The draft system that is used is is a 70 - 80 foot run with a gylcol pack. The pressure is set to 20psi (we have moved that up and down to try and solve the issue, but the commercial stuff I buy is working without foam all of the time). The temperature in the line and cooler are at about 38 degrees.

We just aren't sure where things are going wrong. We've talked with other brewers and they've given suggestions but they haven't worked. If you have any addition questions about our process, I'll get you the answer. We just aren't sure where are process is breaking down. We let some pressure out of the keg prior to tapping it as it does build up pressure while fermenting. We do have conical fermenters prior to putting it in the keg. We've rolled the kegs prior to tapping.

Thanks for any help.
 
I can't follow your process. You are fermenting in conicals, then putting it in a keg yet you say there is fermentation in the keg? There shouldn't be if the fermentation was finished in the conicals. 20 psi is probably over carbonating the beer if it is at that pressure for too long. If it is fermenting in the keg, which will carbonate the beer, then you are also adding more carbonation with 20 psi, that is probably the source of the problem.

Try carbonating at a pressure that will pour from the faucet at a good rate. (With 70 - 80 feet of line you may need 20 psi to dispense??) Leave it at that pressure. 10 psi or so, for a couple weeks.
 
I think what I meant to say is that we ferment in the conical and it's my understanding that once we keg, that it still is fermenting. I will reduce the pressure and see if it works. Is adding the sugar for carbonation not a good idea?
 
I think what I meant to say is that we ferment in the conical and it's my understanding that once we keg, that it still is fermenting. I will reduce the pressure and see if it works. Is adding the sugar for carbonation not a good idea?

It should not still be fermenting in the keg unless you transfer to the keg before it is done in the conical, or you add more sugar. Normally you don't transfer to a keg until fermentation is finished. Also you normally do not add any sugar when kegging. That is what the psi of co2 does.

If you add sugar to the keg and pressurize with co2 you are carbonating with the sugar AND carbonating with the co2 bottle. You can naturally carbonate in a keg with sugar. You would prime wait a couple weeks at room temperature, then chill and add co2 from the regulator at a pressure just enough to dispense the beer.
 
I dont have too much experience with line balancing, especially with that much line, but with my system I had some difficulties with foamy beer. Mine was foamy but the beer itself was flat so I knew that my CO2 levels were too low in my keg (flat beer) and that my line was too short for the pressure I was pouring at (foamy beer). So my solution was increasing my CO2 and increasing my line length.

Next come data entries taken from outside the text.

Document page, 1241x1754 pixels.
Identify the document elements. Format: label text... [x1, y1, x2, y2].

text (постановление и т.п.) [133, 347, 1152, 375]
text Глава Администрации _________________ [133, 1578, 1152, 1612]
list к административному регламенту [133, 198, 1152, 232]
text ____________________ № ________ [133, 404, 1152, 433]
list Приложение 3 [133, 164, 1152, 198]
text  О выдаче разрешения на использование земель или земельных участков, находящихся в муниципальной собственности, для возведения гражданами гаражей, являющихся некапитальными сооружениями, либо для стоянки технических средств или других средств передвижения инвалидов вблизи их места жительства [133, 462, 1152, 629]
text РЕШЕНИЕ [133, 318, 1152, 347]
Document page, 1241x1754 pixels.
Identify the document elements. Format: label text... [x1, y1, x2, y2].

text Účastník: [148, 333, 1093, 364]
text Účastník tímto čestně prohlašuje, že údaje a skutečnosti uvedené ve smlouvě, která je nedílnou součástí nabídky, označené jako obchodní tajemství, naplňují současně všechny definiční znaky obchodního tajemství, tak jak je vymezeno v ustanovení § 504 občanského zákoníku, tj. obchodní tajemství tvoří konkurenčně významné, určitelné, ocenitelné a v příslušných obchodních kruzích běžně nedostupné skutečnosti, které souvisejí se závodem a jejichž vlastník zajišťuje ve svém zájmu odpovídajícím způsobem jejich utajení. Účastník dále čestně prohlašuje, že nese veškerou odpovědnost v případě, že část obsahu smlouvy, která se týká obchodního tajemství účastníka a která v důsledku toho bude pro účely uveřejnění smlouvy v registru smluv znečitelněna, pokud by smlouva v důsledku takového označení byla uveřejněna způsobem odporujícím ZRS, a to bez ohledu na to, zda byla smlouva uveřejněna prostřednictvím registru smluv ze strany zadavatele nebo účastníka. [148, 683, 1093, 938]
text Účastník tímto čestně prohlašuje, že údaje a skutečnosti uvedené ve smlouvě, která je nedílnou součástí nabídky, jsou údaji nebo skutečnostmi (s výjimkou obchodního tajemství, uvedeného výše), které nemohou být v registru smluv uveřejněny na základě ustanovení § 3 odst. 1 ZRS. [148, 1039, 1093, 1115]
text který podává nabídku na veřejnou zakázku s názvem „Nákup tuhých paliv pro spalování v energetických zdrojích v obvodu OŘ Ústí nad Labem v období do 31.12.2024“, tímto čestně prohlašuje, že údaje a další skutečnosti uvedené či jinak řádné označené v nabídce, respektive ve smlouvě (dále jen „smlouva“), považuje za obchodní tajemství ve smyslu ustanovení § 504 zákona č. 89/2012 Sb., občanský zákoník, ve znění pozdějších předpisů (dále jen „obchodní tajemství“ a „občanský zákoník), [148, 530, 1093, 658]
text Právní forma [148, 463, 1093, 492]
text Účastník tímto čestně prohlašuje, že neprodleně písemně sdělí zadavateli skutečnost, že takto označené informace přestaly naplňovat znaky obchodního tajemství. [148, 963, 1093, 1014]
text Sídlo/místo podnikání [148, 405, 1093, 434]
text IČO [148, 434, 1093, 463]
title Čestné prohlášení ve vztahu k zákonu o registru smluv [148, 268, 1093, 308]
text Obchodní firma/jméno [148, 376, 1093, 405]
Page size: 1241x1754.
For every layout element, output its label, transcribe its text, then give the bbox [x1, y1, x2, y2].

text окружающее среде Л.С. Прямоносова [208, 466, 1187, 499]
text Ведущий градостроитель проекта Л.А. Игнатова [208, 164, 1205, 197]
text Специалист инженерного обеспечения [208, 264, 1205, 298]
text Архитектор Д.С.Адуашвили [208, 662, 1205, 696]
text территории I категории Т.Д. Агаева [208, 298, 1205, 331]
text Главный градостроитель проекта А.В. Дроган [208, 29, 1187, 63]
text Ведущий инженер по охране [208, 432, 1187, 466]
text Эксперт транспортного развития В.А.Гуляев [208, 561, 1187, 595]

Again, no expert on line balancing, especially with that long of lines, but 20PSI at 38F on a carbonation chart does put you pretty far into the "highly carbed beers" category, plus if you are priming the kegs with sugar too then that would place you even further into an over carbed zone.
 
chart.jpg

38°F and 20 psi will eventually reach equilibrium at 3.3 volumes of CO2. That's pretty high for most beers.
If the primer got chewed up by yeast there's the potential for an even higher carbonation level, but as there's still just the 3.3 volume temperature vs pressure solution in play, the difference will show up as out-gassing (eg: visible CO2 pockets in the beer line).

Then there's what pressure the dispensing system can even handle.. What is the inside diameter of these 70-80 foot beer lines?

Cheers!
 
I think some of you may have missed the part where he's adding sugar to carbonate. That's probably the key. My guess is too much sugar is being added for carbonation.

How much sugar are you adding?
 
We were adding about 3-4 cups, but we did decrease to about 2 cups. We have decided to keg the next with no sugar added.